───── Passage à étudier

Solidarité Palestine
Toute
cette mascarade doit cesser
Message
adressé à
Marie-Ange Patrizio
par Silvia Cattori
1er juillet 2007
Je vous félicite pour
cette mise au point très juste adressée à la rédaction de Il
Manifesto (1) qui montre que vous n’avez pas peur de
la vérité.
Je crois que bien
des gens se sont sentis soulagés en vous lisant.
Des gens qui savent que, par vos traductions, vous vouliez
contribuer à les aider à mieux comprendre les très graves conséquences,
pour les peuples du Proche Orient, des crimes et injustices
commises par Israël et les Etats-Unis.
L’on comprend que vous
êtes aujourd’hui dans le désarroi de constater que, également
à gauche, on trouve, sous la plume de certains journalistes
en qui vous aviez pleine confiance, des analyses biaisées,
parfois une censure, une espèce de ligne
rouge invisible à ne pas franchir, qui empêche de
contribuer vraiment à ce pourquoi vous luttez : la justice.
Ce qui est grave, et qui
vous fait réagir, comprenons-nous en vous lisant attentivement,
est le constat que des personnes, qui prétendent lutter pour les
droits des Palestiniens, soutiennent en fait des thèses qui protégent
les acquis illégaux de l’oppresseur israélien. Et cette
posture -qui n’est pas uniquement propre à l’Italie- vous est
devenue insupportable, d’autant que le soutien que ces prétendus
défenseurs des Palestiniens ont apporté jusqu’ici à l’Autorité
palestinienne compromise avec l’occupant, a bien montré
qu’une solidarité qui se trompe totalement d’allié conduit
à accroître les souffrances d’un peuple qui souffre déjà
atrocement de l’occupation israélienne.
Un universitaire français,
outré par ces dérives, m’a écrit récemment ce petit mot qui
arrive à la même conclusion amère que vous : « Je
suis particulièrement inquiet pour Gaza qui risque de connaître
le sort de la Commune de Paris, c'est à dire un écrasement par
des « Versaillais » sous l'oeil bienveillant des forces
d'occupation (jadis prussiennes, aujourd'hui israéliennes) »
C’est ce qui est en
train de se passer. Cela est terrible. Cela pose question quant à
la position de certains partis et associations qui, depuis
des décennies, se sont toujours refusés à
affirmer la seule chose qui vaille : un soutien clair au
droit des Palestiniens à résister à l’occupation armée
d’Israël.

──────────
───── Enregistrements fournis

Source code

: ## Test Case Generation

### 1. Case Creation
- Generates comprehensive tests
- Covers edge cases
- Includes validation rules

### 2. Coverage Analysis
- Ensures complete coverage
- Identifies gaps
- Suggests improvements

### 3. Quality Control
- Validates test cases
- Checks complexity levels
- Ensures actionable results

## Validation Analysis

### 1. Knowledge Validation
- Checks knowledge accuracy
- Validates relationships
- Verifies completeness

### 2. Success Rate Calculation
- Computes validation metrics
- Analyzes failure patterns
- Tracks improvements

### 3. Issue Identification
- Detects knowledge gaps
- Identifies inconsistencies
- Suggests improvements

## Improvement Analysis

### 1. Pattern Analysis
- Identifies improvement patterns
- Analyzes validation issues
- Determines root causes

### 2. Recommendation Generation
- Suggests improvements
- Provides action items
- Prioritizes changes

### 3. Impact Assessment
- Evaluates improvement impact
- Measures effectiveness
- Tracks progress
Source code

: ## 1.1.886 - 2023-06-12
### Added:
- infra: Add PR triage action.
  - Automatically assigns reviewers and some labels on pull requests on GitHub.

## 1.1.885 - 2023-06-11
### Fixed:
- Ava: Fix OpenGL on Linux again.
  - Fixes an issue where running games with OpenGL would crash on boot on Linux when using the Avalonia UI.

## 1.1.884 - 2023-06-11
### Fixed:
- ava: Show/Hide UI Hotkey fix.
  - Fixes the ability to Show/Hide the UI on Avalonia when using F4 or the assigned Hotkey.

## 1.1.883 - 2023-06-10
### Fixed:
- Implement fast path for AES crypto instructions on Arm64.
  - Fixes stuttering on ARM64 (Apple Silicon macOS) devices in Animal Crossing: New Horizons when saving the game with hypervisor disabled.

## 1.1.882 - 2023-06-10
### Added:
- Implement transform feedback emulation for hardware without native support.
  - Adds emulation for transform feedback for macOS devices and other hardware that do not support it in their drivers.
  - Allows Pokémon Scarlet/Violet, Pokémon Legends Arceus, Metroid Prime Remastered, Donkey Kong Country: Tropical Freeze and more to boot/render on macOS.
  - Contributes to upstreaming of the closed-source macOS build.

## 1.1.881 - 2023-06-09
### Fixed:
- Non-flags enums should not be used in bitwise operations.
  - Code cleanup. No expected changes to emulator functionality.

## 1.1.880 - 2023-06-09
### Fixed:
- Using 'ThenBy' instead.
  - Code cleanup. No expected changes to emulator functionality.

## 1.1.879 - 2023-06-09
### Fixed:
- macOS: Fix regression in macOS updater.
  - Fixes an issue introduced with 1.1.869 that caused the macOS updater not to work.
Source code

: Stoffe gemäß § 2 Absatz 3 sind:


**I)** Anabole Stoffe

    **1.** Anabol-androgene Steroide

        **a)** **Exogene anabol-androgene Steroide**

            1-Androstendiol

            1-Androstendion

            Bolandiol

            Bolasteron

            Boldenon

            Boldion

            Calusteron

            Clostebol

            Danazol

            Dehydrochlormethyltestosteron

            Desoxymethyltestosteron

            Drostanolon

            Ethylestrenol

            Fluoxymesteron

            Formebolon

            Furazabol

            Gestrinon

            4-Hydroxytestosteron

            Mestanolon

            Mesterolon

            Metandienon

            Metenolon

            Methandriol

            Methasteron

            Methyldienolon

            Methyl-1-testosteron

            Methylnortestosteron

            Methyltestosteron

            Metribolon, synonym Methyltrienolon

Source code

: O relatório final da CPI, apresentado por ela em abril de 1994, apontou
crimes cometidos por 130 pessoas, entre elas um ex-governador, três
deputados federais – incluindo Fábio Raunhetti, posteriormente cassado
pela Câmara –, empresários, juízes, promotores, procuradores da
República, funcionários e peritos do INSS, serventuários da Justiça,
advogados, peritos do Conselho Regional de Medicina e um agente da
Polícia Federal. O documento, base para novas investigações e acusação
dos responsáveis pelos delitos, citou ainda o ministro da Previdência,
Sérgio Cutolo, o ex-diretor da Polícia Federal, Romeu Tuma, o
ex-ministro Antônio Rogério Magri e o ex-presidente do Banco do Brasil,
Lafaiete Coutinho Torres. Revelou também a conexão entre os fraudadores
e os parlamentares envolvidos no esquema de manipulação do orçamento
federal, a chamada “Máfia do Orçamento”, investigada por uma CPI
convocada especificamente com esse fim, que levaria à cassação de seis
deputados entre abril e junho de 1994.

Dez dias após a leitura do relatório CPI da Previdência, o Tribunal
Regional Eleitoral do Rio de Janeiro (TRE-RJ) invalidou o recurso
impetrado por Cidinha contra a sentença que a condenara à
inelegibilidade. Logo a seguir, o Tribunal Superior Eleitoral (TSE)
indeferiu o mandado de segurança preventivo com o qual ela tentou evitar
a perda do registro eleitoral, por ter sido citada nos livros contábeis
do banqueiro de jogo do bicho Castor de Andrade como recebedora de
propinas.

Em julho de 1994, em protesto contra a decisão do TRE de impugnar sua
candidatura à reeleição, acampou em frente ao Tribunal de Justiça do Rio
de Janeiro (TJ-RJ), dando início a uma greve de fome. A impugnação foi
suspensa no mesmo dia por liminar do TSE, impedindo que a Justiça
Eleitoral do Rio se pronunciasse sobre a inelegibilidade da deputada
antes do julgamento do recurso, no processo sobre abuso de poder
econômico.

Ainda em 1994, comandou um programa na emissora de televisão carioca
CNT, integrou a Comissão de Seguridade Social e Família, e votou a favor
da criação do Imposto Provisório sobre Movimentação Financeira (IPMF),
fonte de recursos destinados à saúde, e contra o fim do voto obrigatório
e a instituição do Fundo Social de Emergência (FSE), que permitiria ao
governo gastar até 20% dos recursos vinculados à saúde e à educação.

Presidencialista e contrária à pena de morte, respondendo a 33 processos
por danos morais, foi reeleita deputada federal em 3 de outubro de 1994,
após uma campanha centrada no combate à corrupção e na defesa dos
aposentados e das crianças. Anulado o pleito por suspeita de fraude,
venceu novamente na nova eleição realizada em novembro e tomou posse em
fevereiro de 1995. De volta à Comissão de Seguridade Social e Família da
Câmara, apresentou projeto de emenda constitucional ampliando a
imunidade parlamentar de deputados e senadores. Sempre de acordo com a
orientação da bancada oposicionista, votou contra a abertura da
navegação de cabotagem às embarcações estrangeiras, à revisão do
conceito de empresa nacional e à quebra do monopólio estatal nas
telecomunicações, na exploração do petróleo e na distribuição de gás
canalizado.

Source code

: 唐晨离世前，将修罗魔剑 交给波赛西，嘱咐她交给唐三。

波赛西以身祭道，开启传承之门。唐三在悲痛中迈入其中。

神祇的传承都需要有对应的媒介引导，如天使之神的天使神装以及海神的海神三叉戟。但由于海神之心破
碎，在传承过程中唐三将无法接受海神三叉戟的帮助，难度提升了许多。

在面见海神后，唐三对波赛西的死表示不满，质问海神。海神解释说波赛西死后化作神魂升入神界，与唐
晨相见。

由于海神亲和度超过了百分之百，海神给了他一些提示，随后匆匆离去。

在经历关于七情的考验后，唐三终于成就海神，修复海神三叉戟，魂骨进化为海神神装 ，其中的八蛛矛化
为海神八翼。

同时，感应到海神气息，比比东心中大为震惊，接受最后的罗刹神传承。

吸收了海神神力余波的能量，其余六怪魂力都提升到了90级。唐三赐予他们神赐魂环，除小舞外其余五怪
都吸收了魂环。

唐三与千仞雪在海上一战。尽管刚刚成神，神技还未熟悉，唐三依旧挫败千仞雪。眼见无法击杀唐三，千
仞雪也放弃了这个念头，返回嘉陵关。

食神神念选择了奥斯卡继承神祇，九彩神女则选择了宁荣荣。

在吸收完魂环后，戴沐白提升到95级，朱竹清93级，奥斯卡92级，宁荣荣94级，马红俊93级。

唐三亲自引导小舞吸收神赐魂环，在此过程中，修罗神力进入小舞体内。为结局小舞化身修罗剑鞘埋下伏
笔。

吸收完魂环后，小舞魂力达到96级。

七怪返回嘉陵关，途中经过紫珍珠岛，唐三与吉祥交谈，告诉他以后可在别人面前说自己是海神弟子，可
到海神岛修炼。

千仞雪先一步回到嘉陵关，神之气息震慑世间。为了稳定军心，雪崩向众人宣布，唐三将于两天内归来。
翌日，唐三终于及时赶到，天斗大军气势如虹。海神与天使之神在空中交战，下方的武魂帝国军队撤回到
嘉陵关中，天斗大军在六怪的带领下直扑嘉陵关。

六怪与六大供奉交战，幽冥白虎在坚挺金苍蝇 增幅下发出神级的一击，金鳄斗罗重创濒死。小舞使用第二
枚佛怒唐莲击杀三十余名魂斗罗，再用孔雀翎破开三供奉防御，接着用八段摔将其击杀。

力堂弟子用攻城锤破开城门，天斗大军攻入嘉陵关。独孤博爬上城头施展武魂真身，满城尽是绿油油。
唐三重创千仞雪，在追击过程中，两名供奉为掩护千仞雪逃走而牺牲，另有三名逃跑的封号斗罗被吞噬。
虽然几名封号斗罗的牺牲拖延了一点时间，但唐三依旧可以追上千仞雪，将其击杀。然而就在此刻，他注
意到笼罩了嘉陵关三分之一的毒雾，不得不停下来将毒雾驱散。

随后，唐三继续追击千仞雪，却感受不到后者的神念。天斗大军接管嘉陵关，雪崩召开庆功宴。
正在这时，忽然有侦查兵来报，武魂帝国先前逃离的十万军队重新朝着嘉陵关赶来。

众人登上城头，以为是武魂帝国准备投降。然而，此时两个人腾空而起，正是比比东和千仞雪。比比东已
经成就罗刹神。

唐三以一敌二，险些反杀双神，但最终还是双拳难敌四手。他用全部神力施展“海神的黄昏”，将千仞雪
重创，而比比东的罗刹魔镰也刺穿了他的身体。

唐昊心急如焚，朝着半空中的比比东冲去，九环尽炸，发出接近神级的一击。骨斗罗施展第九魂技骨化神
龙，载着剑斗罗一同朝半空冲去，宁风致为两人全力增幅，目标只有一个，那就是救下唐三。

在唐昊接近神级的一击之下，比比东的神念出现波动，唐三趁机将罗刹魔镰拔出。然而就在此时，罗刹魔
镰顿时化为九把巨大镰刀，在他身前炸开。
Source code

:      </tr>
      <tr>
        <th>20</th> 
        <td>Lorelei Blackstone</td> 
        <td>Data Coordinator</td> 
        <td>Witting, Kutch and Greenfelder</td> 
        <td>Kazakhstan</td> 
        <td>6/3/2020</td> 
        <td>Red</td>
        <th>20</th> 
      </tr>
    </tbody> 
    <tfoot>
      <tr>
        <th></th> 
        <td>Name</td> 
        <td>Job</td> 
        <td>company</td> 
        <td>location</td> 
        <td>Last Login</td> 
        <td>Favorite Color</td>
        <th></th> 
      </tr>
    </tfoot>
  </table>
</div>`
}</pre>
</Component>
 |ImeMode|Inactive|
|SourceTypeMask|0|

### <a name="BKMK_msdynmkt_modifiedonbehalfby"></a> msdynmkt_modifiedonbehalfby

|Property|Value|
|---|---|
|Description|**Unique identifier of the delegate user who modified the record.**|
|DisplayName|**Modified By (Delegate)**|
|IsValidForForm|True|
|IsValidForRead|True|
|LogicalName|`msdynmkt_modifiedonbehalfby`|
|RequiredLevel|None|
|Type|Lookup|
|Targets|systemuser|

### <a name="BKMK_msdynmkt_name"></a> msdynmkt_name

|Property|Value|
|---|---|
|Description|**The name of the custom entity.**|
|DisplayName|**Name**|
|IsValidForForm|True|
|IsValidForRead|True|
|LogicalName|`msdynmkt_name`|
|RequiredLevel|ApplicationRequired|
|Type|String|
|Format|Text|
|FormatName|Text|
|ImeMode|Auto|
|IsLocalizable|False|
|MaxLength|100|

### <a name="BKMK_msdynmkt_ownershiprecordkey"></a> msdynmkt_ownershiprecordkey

──────────

Liste des activités >>
**a)** Répondez à ces questions sur le message de solidarité avec la Palestine :
(i) À quel journal la mise au point de Marie-Ange Patrizio était-elle adressée ?
(ii) Quelle date porte le message ?
(iii) Quel sort l'universitaire français craint-il pour Gaza ?
**b)** Modifiez les lignes des enregistrements qui vont de celle contenant « 千仞雪先一步回到嘉陵关，神之 » jusqu'à celle contenant « 重创，而比比东的罗刹魔镰也刺穿了他的身体。 » : remplacez « 天斗大军 » par « 天斗军团 » sans rien changer d'autre, et ne donnez que ces lignes.

Réponses aux consignes >>
**a)**
(i) À Il Manifesto.
(ii) Le 1er juillet 2007.
(iii) Le sort de la Commune de Paris, c'est-à-dire un écrasement par des « Versaillais » sous l'oeil bienveillant des forces d'occupation.

**b)**
千仞雪先一步回到嘉陵关，神之气息震慑世间。为了稳定军心，雪崩向众人宣布，唐三将于两天内归来。
翌日，唐三终于及时赶到，天斗军团气势如虹。海神与天使之神在空中交战，下方的武魂帝国军队撤回到
嘉陵关中，天斗军团在六怪的带领下直扑嘉陵关。

六怪与六大供奉交战，幽冥白虎在坚挺金苍蝇 增幅下发出神级的一击，金鳄斗罗重创濒死。小舞使用第二
枚佛怒唐莲击杀三十余名魂斗罗，再用孔雀翎破开三供奉防御，接着用八段摔将其击杀。

力堂弟子用攻城锤破开城门，天斗军团攻入嘉陵关。独孤博爬上城头施展武魂真身，满城尽是绿油油。
唐三重创千仞雪，在追击过程中，两名供奉为掩护千仞雪逃走而牺牲，另有三名逃跑的封号斗罗被吞噬。
虽然几名封号斗罗的牺牲拖延了一点时间，但唐三依旧可以追上千仞雪，将其击杀。然而就在此刻，他注
意到笼罩了嘉陵关三分之一的毒雾，不得不停下来将毒雾驱散。

随后，唐三继续追击千仞雪，却感受不到后者的神念。天斗军团接管嘉陵关，雪崩召开庆功宴。
正在这时，忽然有侦查兵来报，武魂帝国先前逃离的十万军队重新朝着嘉陵关赶来。

众人登上城头，以为是武魂帝国准备投降。然而，此时两个人腾空而起，正是比比东和千仞雪。比比东已
经成就罗刹神。

唐三以一敌二，险些反杀双神，但最终还是双拳难敌四手。他用全部神力施展“海神的黄昏”，将千仞雪
重创，而比比东的罗刹魔镰也刺穿了他的身体。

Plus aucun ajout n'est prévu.